According to early 20th century scholarship (see the classic Gesenius' Hebrew Grammar, pg 249):
It can hardly be doubted (but cf. h, Rem.) that the (locative) termination ־ָה is a survival of the old accusative termination a, and that וּ in certain compound proper names is the old sign of the nominative.
So (according to 1910 grammarians), Yirmiyahu and Yishayahu and Eliyahu are nominative forms, while Yirmiyah, Yishayah and Eliyah are not. A noun that is in the nominative case is the actor of the sentence, usually correlating with what we call the "subject" of a sentence.
Thus, neglecting case suffixes, these prophets all have the short name of G-d (spelled Yod-hey, and pronounced "Yah") at the end of their names. The full Name Of G-d is spelled with a Yod-hey followed by a Vav-hey. We Jews do not have a tradition as to how it was pronounced in antiquity, but modern linguists have hypothesized that it is said something like "Yahweh" (see Wikipedia).

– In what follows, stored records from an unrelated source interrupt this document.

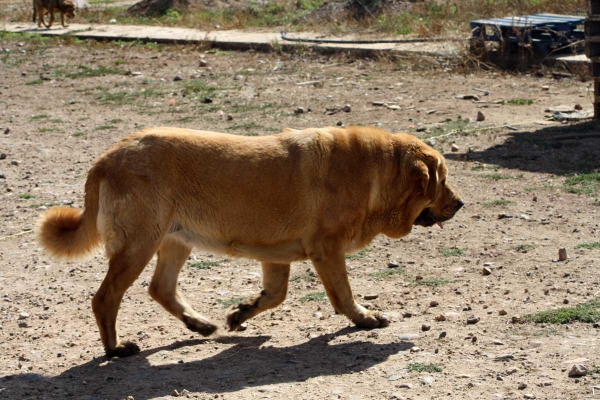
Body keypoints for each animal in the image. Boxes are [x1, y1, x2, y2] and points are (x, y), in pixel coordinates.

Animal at [37, 126, 464, 358]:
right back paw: (114, 349)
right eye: (443, 179)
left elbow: (274, 296)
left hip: (174, 242)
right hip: (138, 246)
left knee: (161, 289)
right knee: (105, 298)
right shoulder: (328, 252)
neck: (377, 170)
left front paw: (240, 313)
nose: (461, 203)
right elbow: (343, 295)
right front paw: (365, 318)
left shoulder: (277, 257)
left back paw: (199, 323)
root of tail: (106, 157)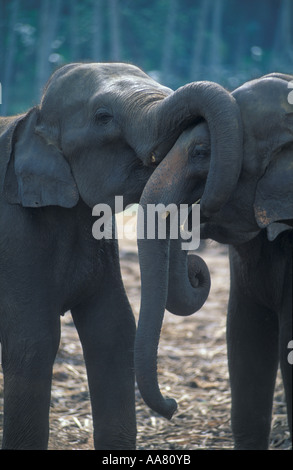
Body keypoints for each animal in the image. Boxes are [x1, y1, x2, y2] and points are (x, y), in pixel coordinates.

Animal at [0, 60, 242, 450]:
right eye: (103, 117)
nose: (173, 406)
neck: (32, 116)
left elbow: (113, 330)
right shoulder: (14, 237)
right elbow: (33, 341)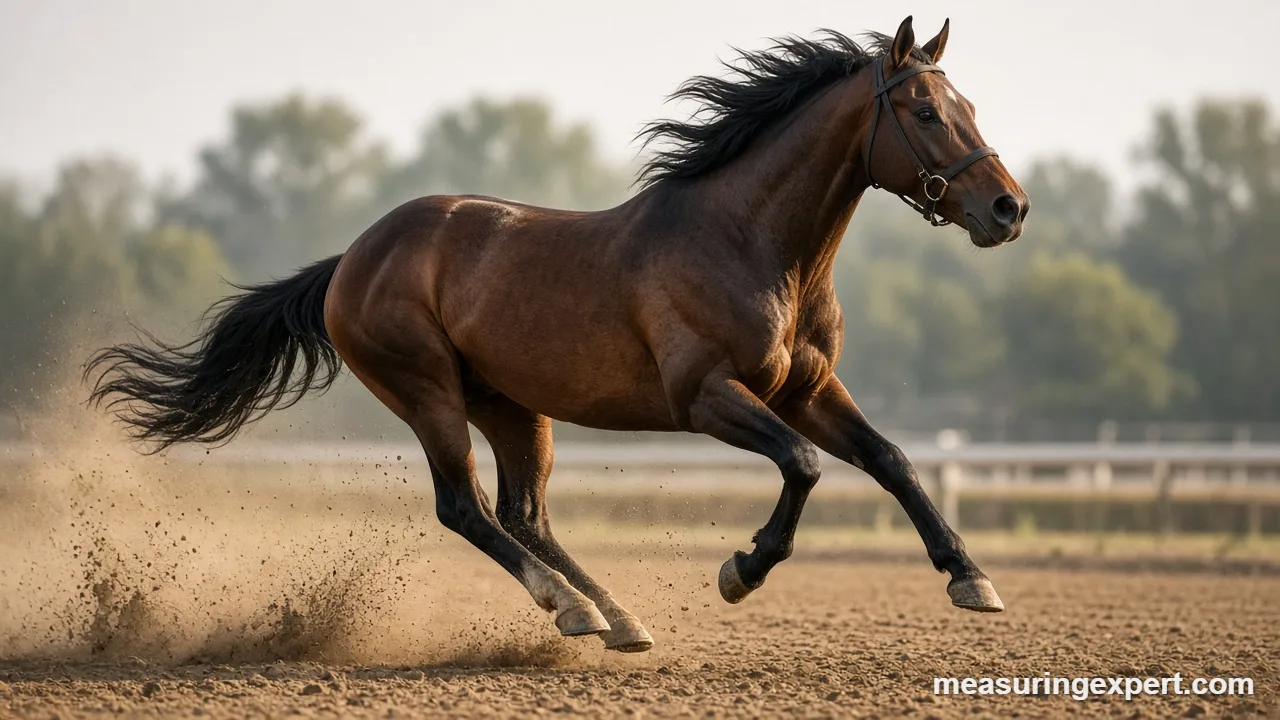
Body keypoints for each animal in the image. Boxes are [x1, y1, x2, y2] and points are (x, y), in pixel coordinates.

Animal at [87, 16, 1028, 654]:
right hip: (427, 391)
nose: (1008, 209)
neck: (754, 245)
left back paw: (617, 617)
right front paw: (741, 570)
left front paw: (972, 579)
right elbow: (803, 467)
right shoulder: (708, 397)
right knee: (466, 508)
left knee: (524, 512)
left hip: (513, 407)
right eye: (923, 110)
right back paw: (574, 609)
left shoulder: (808, 388)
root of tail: (353, 257)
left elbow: (891, 460)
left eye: (971, 103)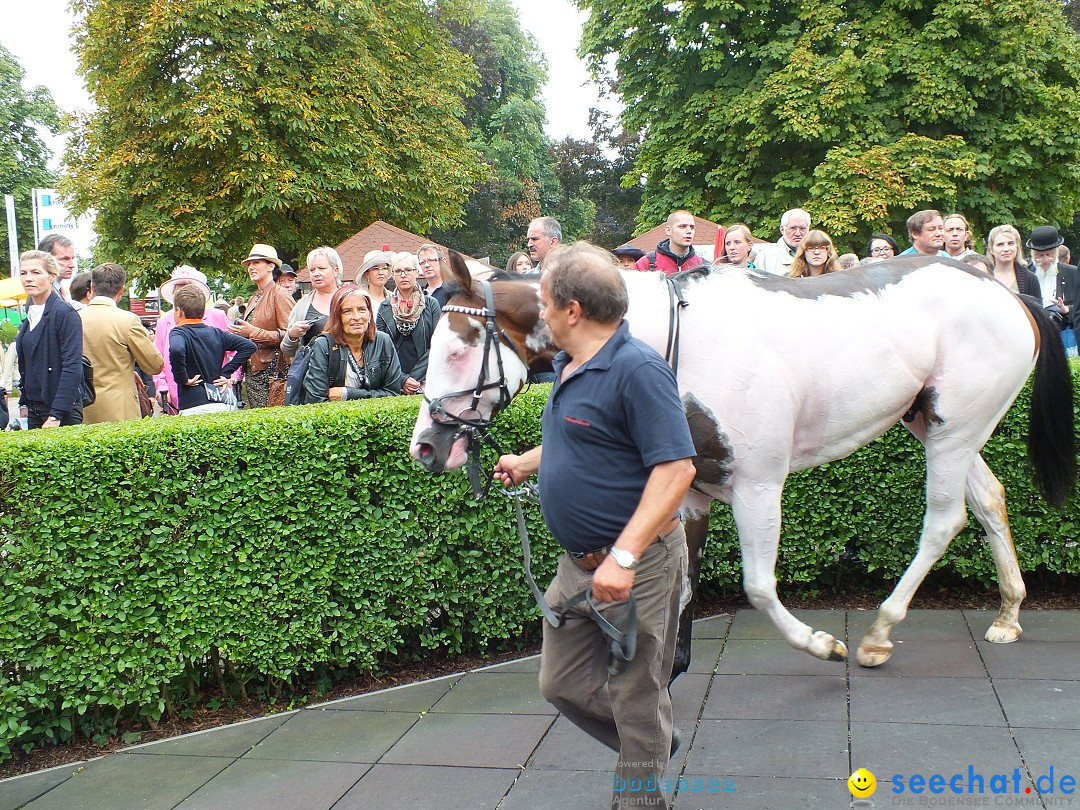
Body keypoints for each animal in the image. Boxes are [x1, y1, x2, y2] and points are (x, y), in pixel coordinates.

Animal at [408, 253, 1075, 673]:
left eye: (459, 349)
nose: (425, 446)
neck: (673, 344)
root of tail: (1010, 293)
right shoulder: (691, 489)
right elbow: (681, 586)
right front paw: (665, 672)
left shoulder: (758, 485)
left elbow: (756, 586)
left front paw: (822, 644)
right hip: (941, 424)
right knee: (989, 500)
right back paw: (1009, 612)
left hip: (953, 432)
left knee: (943, 521)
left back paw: (879, 634)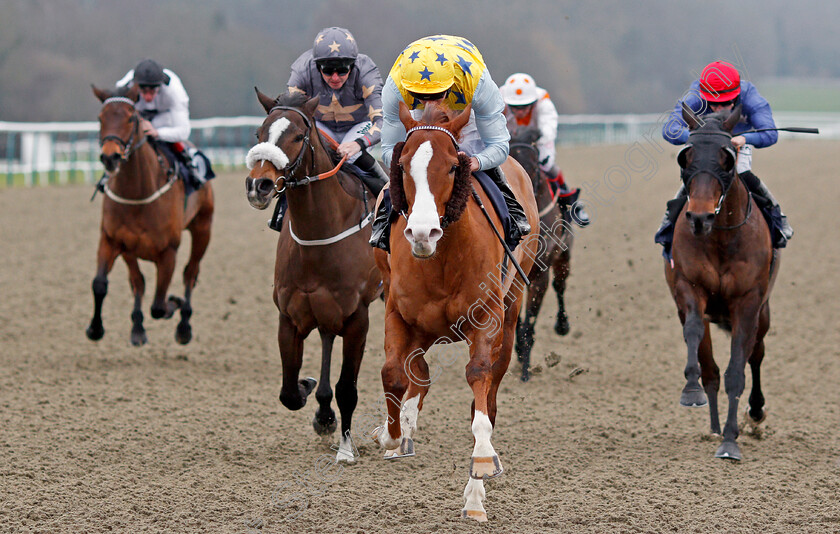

As for your concern about folks knowing G-d's Name, I really don't think that G-d means the word we use for His Name. "Name" can mean "character" or "reputation". I think that when we speak about the world knowing G-d's name, we are primarily saying that we want folks to recognize G-d as the Sole Creator, King and Master of the Universe. We don't particularly care about how people pronounce that. (NOTE: If anyone can suggest sources here, it'd be appreciated.)